Brief ▸
Check every line of the entries for "SilkS", and copy the lines that hold it.

□ □ □

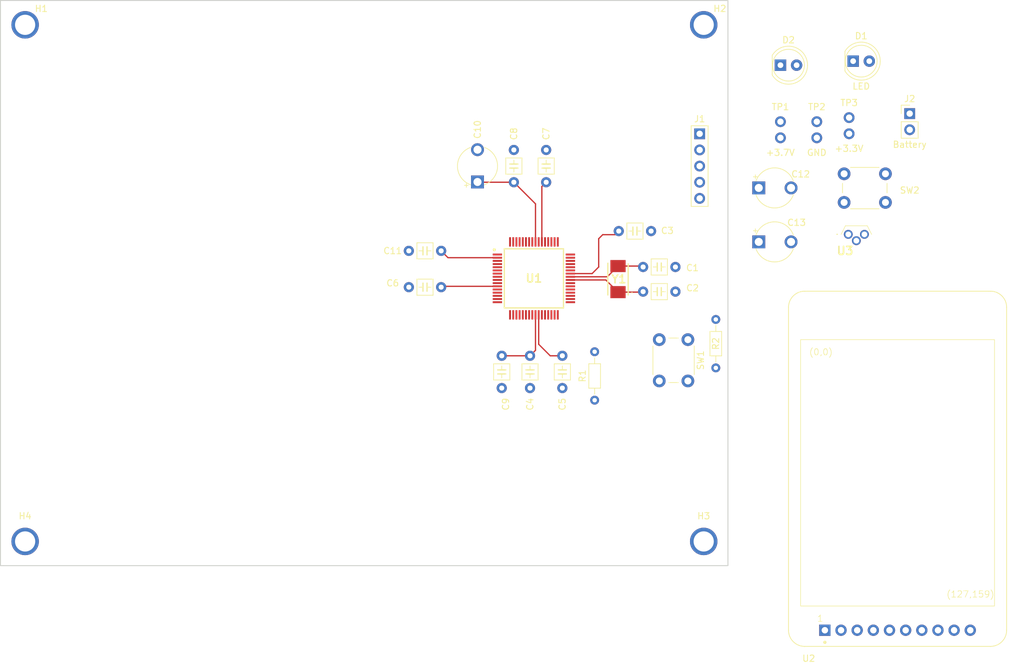
<source format=kicad_pcb>
(kicad_pcb (version 20221018) (generator pcbnew)

  (general
    (thickness 1.6)
  )

  (paper "A4")
  (title_block
    (title "ECE 445L Lab 6")
    (date "2024-02-20")
    (rev "v1.0.0")
    (company "The University of Texas at Austin")
  )

  (layers
    (0 "F.Cu" signal)
    (31 "B.Cu" signal)
    (32 "B.Adhes" user "B.Adhesive")
    (33 "F.Adhes" user "F.Adhesive")
    (34 "B.Paste" user)
    (35 "F.Paste" user)
    (36 "B.SilkS" user "B.Silkscreen")
    (37 "F.SilkS" user "F.Silkscreen")
    (38 "B.Mask" user)
    (39 "F.Mask" user)
    (40 "Dwgs.User" user "User.Drawings")
    (41 "Cmts.User" user "User.Comments")
    (42 "Eco1.User" user "User.Eco1")
    (43 "Eco2.User" user "User.Eco2")
    (44 "Edge.Cuts" user)
    (45 "Margin" user)
    (46 "B.CrtYd" user "B.Courtyard")
    (47 "F.CrtYd" user "F.Courtyard")
    (48 "B.Fab" user)
    (49 "F.Fab" user)
    (50 "User.1" user)
    (51 "User.2" user)
    (52 "User.3" user)
    (53 "User.4" user)
    (54 "User.5" user)
    (55 "User.6" user)
    (56 "User.7" user)
    (57 "User.8" user)
    (58 "User.9" user)
  )

  (setup
    (stackup
      (layer "F.SilkS" (type "Top Silk Screen"))
      (layer "F.Paste" (type "Top Solder Paste"))
      (layer "F.Mask" (type "Top Solder Mask") (thickness 0.01))
      (layer "F.Cu" (type "copper") (thickness 0.035))
      (layer "dielectric 1" (type "core") (thickness 1.51) (material "FR4") (epsilon_r 4.5) (loss_tangent 0.02))
      (layer "B.Cu" (type "copper") (thickness 0.035))
      (layer "B.Mask" (type "Bottom Solder Mask") (thickness 0.01))
      (layer "B.Paste" (type "Bottom Solder Paste"))
      (layer "B.SilkS" (type "Bottom Silk Screen"))
      (copper_finish "None")
      (dielectric_constraints no)
    )
    (pad_to_mask_clearance 0)
    (pcbplotparams
      (layerselection 0x00010fc_ffffffff)
      (plot_on_all_layers_selection 0x0000000_00000000)
      (disableapertmacros false)
      (usegerberextensions false)
      (usegerberattributes true)
      (usegerberadvancedattributes true)
      (creategerberjobfile true)
      (dashed_line_dash_ratio 12.000000)
      (dashed_line_gap_ratio 3.000000)
      (svgprecision 4)
      (plotframeref false)
      (viasonmask false)
      (mode 1)
      (useauxorigin false)
      (hpglpennumber 1)
      (hpglpenspeed 20)
      (hpglpendiameter 15.000000)
      (dxfpolygonmode true)
      (dxfimperialunits true)
      (dxfusepcbnewfont true)
      (psnegative false)
      (psa4output false)
      (plotreference true)
      (plotvalue true)
      (plotinvisibletext false)
      (sketchpadsonfab false)
      (subtractmaskfromsilk false)
      (outputformat 1)
      (mirror false)
      (drillshape 1)
      (scaleselection 1)
      (outputdirectory "")
    )
  )

  (net 0 "")
  (net 1 "/OSC1")
  (net 2 "GND")
  (net 3 "/OSC2")
  (net 4 "+3V3")
  (net 5 "/LDO")
  (net 6 "Net-(U1-~{WAKE})")
  (net 7 "/Reset")
  (net 8 "unconnected-(U1-~{HIB}-Pad33)")
  (net 9 "unconnected-(U1-XOSC1-Pad36)")
  (net 10 "PD6")
  (net 11 "unconnected-(U2-GND-Pad1)")
  (net 12 "unconnected-(U2-VCC-Pad2)")
  (net 13 "unconnected-(U2-RESET-Pad3)")
  (net 14 "unconnected-(U2-D{slash}C-Pad4)")
  (net 15 "unconnected-(U2-CARD_CS-Pad5)")
  (net 16 "unconnected-(U2-TFT_CS-Pad6)")
  (net 17 "unconnected-(U2-MOSI-Pad7)")
  (net 18 "unconnected-(U2-SCK-Pad8)")
  (net 19 "unconnected-(U2-MISO-Pad9)")
  (net 20 "unconnected-(U2-LITE-Pad10)")
  (net 21 "/+3_7V")
  (net 22 "/TCK")
  (net 23 "unconnected-(D1-K-Pad1)")
  (net 24 "unconnected-(D1-A-Pad2)")
  (net 25 "unconnected-(D2-K-Pad1)")
  (net 26 "unconnected-(D2-A-Pad2)")
  (net 27 "/TMS")
  (net 28 "/TDI")
  (net 29 "/TDO")
  (net 30 "unconnected-(SW2-Pad1)")
  (net 31 "unconnected-(SW2-Pad2)")
  (net 32 "PB6")
  (net 33 "PB7")
  (net 34 "PF4")
  (net 35 "PE3")
  (net 36 "PE2")
  (net 37 "PE1")
  (net 38 "PE0")
  (net 39 "PD7")
  (net 40 "PC7")
  (net 41 "PC6")
  (net 42 "PC5")
  (net 43 "PC4")
  (net 44 "PA0")
  (net 45 "PA1")
  (net 46 "PA2")
  (net 47 "PA3")
  (net 48 "PA4")
  (net 49 "PA5")
  (net 50 "PA6")
  (net 51 "PA7")
  (net 52 "PF0")
  (net 53 "PF1")
  (net 54 "PF2")
  (net 55 "PF3")
  (net 56 "PD4")
  (net 57 "PD5")
  (net 58 "PB0")
  (net 59 "PB1")
  (net 60 "PB2")
  (net 61 "PB3")
  (net 62 "PB5")
  (net 63 "PB4")
  (net 64 "PE4")
  (net 65 "PE5")
  (net 66 "PD0")
  (net 67 "PD1")
  (net 68 "PD2")
  (net 69 "PD3")
  (net 70 "unconnected-(H1-Hole-Pad1)")
  (net 71 "unconnected-(H2-Hole-Pad1)")
  (net 72 "unconnected-(H3-Hole-Pad1)")
  (net 73 "unconnected-(H4-Hole-Pad1)")

  (footprint "ECE445L:CP_Radial_Tantal200mil" (layer "F.Cu") (at 150.895 54.87))

  (footprint "ECE445L:C_Axial_200mil" (layer "F.Cu") (at 100.965 70.485 180))

  (footprint "ECE445L:PinHeader_1x02_P2.54mm_Vertical" (layer "F.Cu") (at 174.625 43.18))

  (footprint "ECE445L:LED_D5.0mm" (layer "F.Cu") (at 165.735 34.925))

  (footprint "ECE445L:CP_Radial_Tantal200mil" (layer "F.Cu") (at 150.895 63.36))

  (footprint "Button_Switch_THT:SW_PUSH_6mm" (layer "F.Cu") (at 164.315 52.65))

  (footprint "ECE445L:C_Axial_200mil" (layer "F.Cu") (at 132.715 67.31))

  (footprint "ECE445L:C_Axial_200mil" (layer "F.Cu") (at 120.015 81.28 -90))

  (footprint "ECE445L:C_Axial_200mil" (layer "F.Cu") (at 110.49 81.28 -90))

  (footprint "ECE445L:C_Axial_200mil" (layer "F.Cu") (at 117.475 53.975 90))

  (footprint "ECE445L:TL431CLPM" (layer "F.Cu") (at 164.97 62.175))

  (footprint "ECE445L:MountingHole_4_40" (layer "F.Cu") (at 35.56 29.21))

  (footprint "Button_Switch_THT:SW_PUSH_6mm" (layer "F.Cu") (at 139.755 78.74 -90))

  (footprint "ECE445L:LED_D5.0mm" (layer "F.Cu") (at 154.305 35.56))

  (footprint "ECE445L:Testpoint_1x02_P2.54mm" (layer "F.Cu") (at 154.305 44.45))

  (footprint "ECE445L:C_Axial_200mil" (layer "F.Cu") (at 132.715 71.185))

  (footprint "ECE445L:PinHeader_1x05_P2.54mm_Vertical" (layer "F.Cu") (at 141.605 46.355))

  (footprint "ECE445L:QFP50P1200X1200X160-64N" (layer "F.Cu") (at 115.547 69.1))

  (footprint "ECE445L:MountingHole_4_40" (layer "F.Cu") (at 35.56 110.49))

  (footprint "ECE445L:R_Axial_DIN0204_L3.6mm_D1.6mm_P7.62mm_Horizontal" (layer "F.Cu") (at 144.145 75.565 -90))

  (footprint "ECE445L:C_Axial_200mil" (layer "F.Cu") (at 114.935 81.28 -90))

  (footprint "ECE445L:C_Axial_200mil" (layer "F.Cu") (at 128.88875 61.66))

  (footprint "ECE445L:Testpoint_1x02_P2.54mm" (layer "F.Cu") (at 165.1 43.81))

  (footprint "ECE445L:C_Axial_200mil" (layer "F.Cu") (at 100.965 64.77 180))

  (footprint "ECE445L:adafruit_st7735r2" (layer "F.Cu") (at 172.72 99.06))

  (footprint "ECE445L:R_Axial_DIN0204_L3.6mm_D1.6mm_P7.62mm_Horizontal" (layer "F.Cu") (at 125.095 88.265 90))

  (footprint "ECE445L:C_Axial_200mil" (layer "F.Cu") (at 112.395 53.975 90))

  (footprint "ECE445L:CP_Radial_Tantal200mil" (layer "F.Cu") (at 106.68 53.935 90))

  (footprint "ECE445L:Testpoint_1x02_P2.54mm" (layer "F.Cu") (at 160.02 44.45))

  (footprint "ECE445L:MountingHole_4_40" (layer "F.Cu") (at 142.24 110.49))

  (footprint "ECE445L:ABM3" (layer "F.Cu") (at 128.767 69.215 90))

  (footprint "ECE445L:MountingHole_4_40" (layer "F.Cu") (at 142.24 29.21))

  (gr_rect (start 31.685 25.38) (end 146.05 114.3)
    (stroke (width 0.15) (type default)) (fill none) (layer "Edge.Cuts") (tstamp 32c847c4-dbde-41f2-a934-684d1cddf13f))

  (segment (start 127.082 68.85) (end 128.767 67.165) (width 0.2) (layer "F.Cu") (net 1) (tstamp 4b0d3f8a-8180-42fb-8835-0490fd502ce9))
  (segment (start 132.57 67.165) (end 132.715 67.31) (width 0.2) (layer "F.Cu") (net 1) (tstamp 5e9516cd-db72-4e26-b756-4fcd6322586d))
  (segment (start 128.767 67.165) (end 132.57 67.165) (width 0.2) (layer "F.Cu") (net 1) (tstamp 7309dc00-e221-4660-8441-855b12b2a551))
  (segment (start 121.285 68.85) (end 127.082 68.85) (width 0.2) (layer "F.Cu") (net 1) (tstamp 97dc1898-7b4e-42c1-95de-7c077d48bfe0))
  (segment (start 126.852 69.35) (end 128.767 71.265) (width 0.2) (layer "F.Cu") (net 3) (tstamp 149659c8-6b71-4857-8f2a-37bdd2d066ac))
  (segment (start 128.767 71.265) (end 132.635 71.265) (width 0.2) (layer "F.Cu") (net 3) (tstamp 42b95c1e-098a-48ac-bd99-e012b26e2a33))
  (segment (start 132.57 70.63) (end 132.715 70.485) (width 0.15) (layer "F.Cu") (net 3) (tstamp 469651c7-e1c7-418f-b9b0-6d61b28e71a1))
  (segment (start 121.285 69.35) (end 126.852 69.35) (width 0.2) (layer "F.Cu") (net 3) (tstamp 88c10c04-523c-4535-a3bd-d359a0f9b8b2))
  (segment (start 132.635 71.265) (end 132.715 71.185) (width 0.2) (layer "F.Cu") (net 3) (tstamp cc1faa76-5c56-411a-89c7-0a40f8161118))
  (segment (start 118.11 81.28) (end 120.015 81.28) (width 0.2) (layer "F.Cu") (net 4) (tstamp 02678415-6497-4dbd-8237-54ee80c01690))
  (segment (start 121.285 68.35) (end 124.69 68.35) (width 0.2) (layer "F.Cu") (net 4) (tstamp 066ae19c-e3c7-45bb-bb3a-3efbbbab2f6d))
  (segment (start 124.69 68.35) (end 125.73 67.31) (width 0.2) (layer "F.Cu") (net 4) (tstamp 09fd8c49-2d34-4b8b-abc9-41703a369f3a))
  (segment (start 116.797 63.362) (end 116.797 54.653) (width 0.2) (layer "F.Cu") (net 4) (tstamp 269b66b3-ab73-4351-b93c-06eeb0baa76d))
  (segment (start 116.797 54.653) (end 117.475 53.975) (width 0.2) (layer "F.Cu") (net 4) (tstamp 271b793b-6f97-4a8c-8445-102527c434b8))
  (segment (start 126.365 62.23) (end 128.31875 62.23) (width 0.2) (layer "F.Cu") (net 4) (tstamp 3c4ae3a9-50cf-486d-b5ea-fd08d8b17587))
  (segment (start 116.297 74.838) (end 116.297 79.467) (width 0.2) (layer "F.Cu") (net 4) (tstamp 41e1c5d1-6483-4195-8ed2-556f30323103))
  (segment (start 128.31875 62.23) (end 128.88875 61.66) (width 0.2) (layer "F.Cu") (net 4) (tstamp 8a79faa1-bc3f-4df4-8f49-8d6a4550e9ce))
  (segment (start 102.045 65.85) (end 100.965 64.77) (width 0.2) (layer "F.Cu") (net 4) (tstamp 94e6caea-b9cb-438c-af82-5ab1cb38a09a))
  (segment (start 116.297 79.467) (end 118.11 81.28) (width 0.2) (layer "F.Cu") (net 4) (tstamp 9e5f2fa0-8072-4536-baa1-6d55448b3492))
  (segment (start 109.809 65.85) (end 102.045 65.85) (width 0.2) (layer "F.Cu") (net 4) (tstamp a187b747-089c-4795-83c6-5d0a75b09ae0))
  (segment (start 125.73 62.865) (end 126.365 62.23) (width 0.2) (layer "F.Cu") (net 4) (tstamp a5e2521a-5322-4074-8906-8c2f70e7e069))
  (segment (start 125.73 67.31) (end 125.73 62.865) (width 0.2) (layer "F.Cu") (net 4) (tstamp acf273e1-de9b-4128-9f8c-c16ccafc55f4))
  (segment (start 101.1 70.35) (end 100.965 70.485) (width 0.2) (layer "F.Cu") (net 4) (tstamp f003dbc6-f379-44b8-bdab-74f06fc65fcd))
  (segment (start 109.809 70.35) (end 101.1 70.35) (width 0.2) (layer "F.Cu") (net 4) (tstamp f28f6253-41aa-4e1d-9ee7-cb7102fd941e))
  (segment (start 114.935 81.28) (end 110.49 81.28) (width 0.2) (layer "F.Cu") (net 5) (tstamp 87a57f1a-c305-4e0b-8494-de3888b4704c))
  (segment (start 115.797 57.377) (end 112.395 53.975) (width 0.2) (layer "F.Cu") (net 5) (tstamp 8a1e2cb1-fd95-4ad0-9ef7-e0b9f45678fd))
  (segment (start 115.797 63.362) (end 115.797 57.377) (width 0.2) (layer "F.Cu") (net 5) (tstamp 8caf94a7-4def-4699-9cd7-9b4f3163799f))
  (segment (start 115.797 80.418) (end 114.935 81.28) (width 0.2) (layer "F.Cu") (net 5) (tstamp 90c97aaa-abfc-46b4-acdf-098bfbb1bc73))
  (segment (start 112.395 53.975) (end 106.72 53.975) (width 0.2) (layer "F.Cu") (net 5) (tstamp 9d0e13ca-f7c3-4f28-bf2e-ee430683147b))
  (segment (start 115.797 74.838) (end 115.797 80.418) (width 0.2) (layer "F.Cu") (net 5) (tstamp a5c3e8a6-de02-4180-81a5-873c65d7b772))
  (segment (start 106.72 53.975) (end 106.68 53.935) (width 0.2) (layer "F.Cu") (net 5) (tstamp daea4995-a949-488a-bbac-4ea640b5fcef))

)

</source>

□ □ □

Expected answer ▸
    (36 "B.SilkS" user "B.Silkscreen")
    (37 "F.SilkS" user "F.Silkscreen")
      (layer "F.SilkS" (type "Top Silk Screen"))
      (layer "B.SilkS" (type "Bottom Silk Screen"))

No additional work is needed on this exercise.